Second Cabin Accommodations - Franconia and Laconia (1912) Cunard Line
Particular attention has been given to the second class accommodation, which is to be in all respects, equal to what was provided only a few years ago for first class passengers.
In the Franconia and Laconia the requirements and comfort of Second Cabin passengers have received special attention. In modelling the part of these splendid new vessels reserved for them, nothing has been overlooked in the way of spaciousness of both the public and private rooms, and what is also very important, the ventilation arrangements ensure plenty of fresh air.
The Second Cabin Drawing Room on both ships is treated in a simple Adam's Colonial style, with white panels. The carpets and coverings are a " veiue rose," which gives a broad and cheerful aspect to the room.
A series of bays are arranged furnished with comfortable upholstered seats. There are also writing tables and arm chairs, and an extensive library.
The decoration in the Second Cabin Dining Rooms is very similar in character to that of the First Class, though, of course, not quite so elaborate. The ceilings have been levelled down so as to obtain a wide and broad effect. The bulkheads are treated with panelling, and the pilasters painted white.
The decks are covered with rubber-cork tiling arranged in broad, strong panels, which give a very similar appearance to the tiling of the First Class Saloons.
Service tables are arranged at various advantageous points in the rooms with a view to facilitating the service, and comfortable revolving chairs have been provided for the passengers.
The Second Cabin Smoking Room is at the after end of the vessels, and is always undoubtedly greatly appreciated by its users.
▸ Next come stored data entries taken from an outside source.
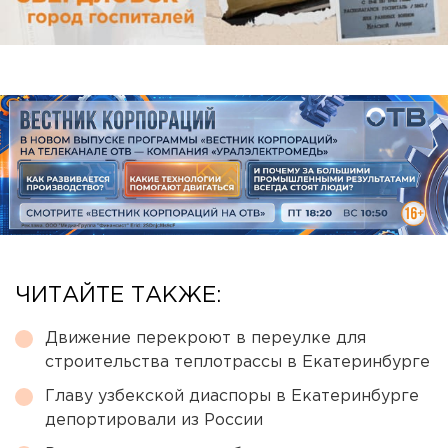
ЧИТАЙТЕ ТАКЖЕ:
Движение перекроют в переулке для
строительства теплотрассы в Екатеринбурге
Главу узбекской диаспоры в Екатеринбурге
депортировали из России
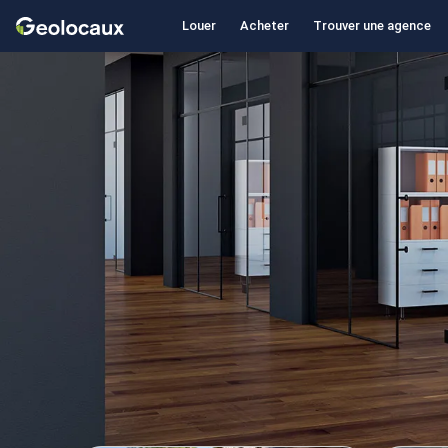
Louer
Acheter
Trouver une agence
Geolocaux
Ag
d'e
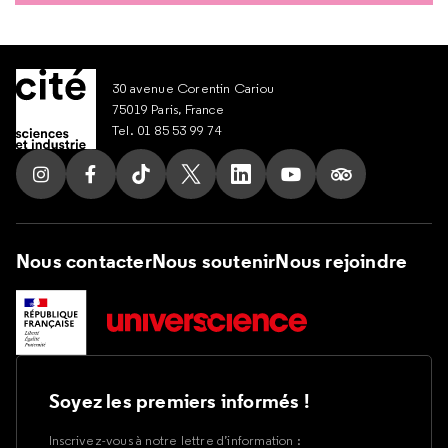
30 avenue Corentin Cariou
75019 Paris, France
Tel. 01 85 53 99 74
Suivez nous sur Instagram
Suivez nous sur Facebook
Suivez nous sur Tik Tok
Suivez nous sur X
Suivez nous sur LinkedIn
Suivez nous sur Yout
Suivez nous su
Nous contacter
Nous soutenir
Nous rejoindre
Soyez les premiers informés !
Inscrivez-vous à notre lettre d’information :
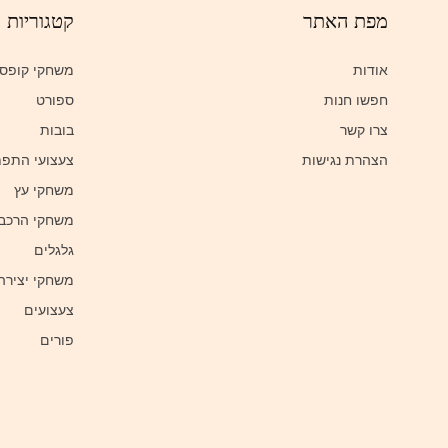
מפת האתר
קטגוריות
אודות
משחקי קופס
חפשו חנות
ספורט
צרו קשר
בובות
הצהרת נגישות
צעצועי התפ
משחקי עץ
משחקי הרכב
גלגלים
משחקי יצירה
צעצועים
פורים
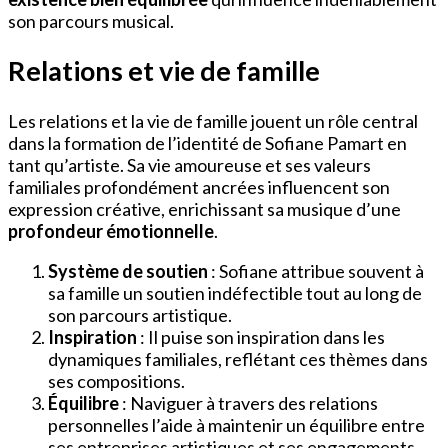
son parcours musical.
Relations et vie de famille
Les relations et la vie de famille jouent un rôle central
dans la formation de l’identité de Sofiane Pamart en
tant qu’artiste. Sa vie amoureuse et ses valeurs
familiales profondément ancrées influencent son
expression créative, enrichissant sa musique d’une
profondeur émotionnelle
.
Système de soutien
: Sofiane attribue souvent à
sa famille un soutien indéfectible tout au long de
son parcours artistique.
Inspiration
: Il puise son inspiration dans les
dynamiques familiales, reflétant ces thèmes dans
ses compositions.
Équilibre
: Naviguer à travers des relations
personnelles l’aide à maintenir un équilibre entre
ses entreprises artistiques et ses engagements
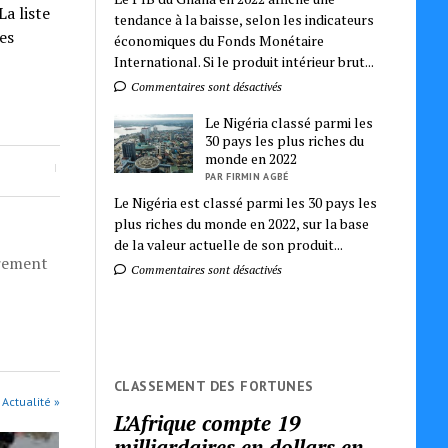
La liste
tendance à la baisse, selon les indicateurs
es
économiques du Fonds Monétaire
International. Si le produit intérieur brut...
Commentaires sont désactivés
Le Nigéria classé parmi les
30 pays les plus riches du
monde en 2022
PAR FIRMIN AGBÉ
Le Nigéria est classé parmi les 30 pays les
plus riches du monde en 2022, sur la base
de la valeur actuelle de son produit...
èrement
Commentaires sont désactivés
CLASSEMENT DES FORTUNES
 Actualité »
L’Afrique compte 19
milliardaires en dollars en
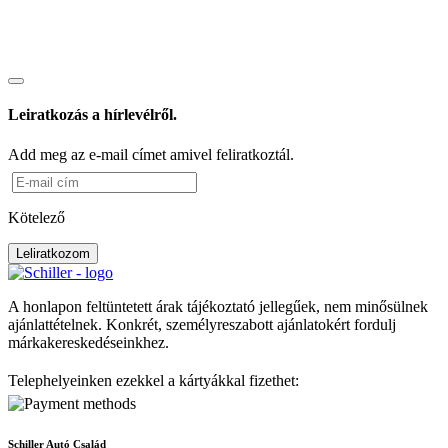
Leiratkozás a hírlevélről.
Add meg az e-mail címet amivel feliratkoztál.
Kötelező
Leliratkozom
A honlapon feltüntetett árak tájékoztató jellegűek, nem minősülnek
ajánlattételnek. Konkrét, személyreszabott ajánlatokért fordulj
márkakereskedéseinkhez.
Telephelyeinken ezekkel a kártyákkal fizethet:
Schiller Autó Család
The panelling is of a very fine figured walnut. The room is well lighted by a lantern light and also by square windows.
A series of bays are arranged round the room, with settees upholstered in green moquette, which harmonises very well with the walnut woodwork. Comfortable chairs and tables are provided for card-players.
The Staterooms are fitted in a somewhat similar manner to the First Class, and are arranged in two, three and four-berthed rooms. Good wardrobe accommodation, with the necessary toilet requisites, will be found in each Stateroom, while another point of considerable importance is the provision of excellent ventilation.
Not the least of the attractions of the Second Cabin is the very adequate deck space provided. There is a lengthy covered-in promenade, while in addition there is also a large open space.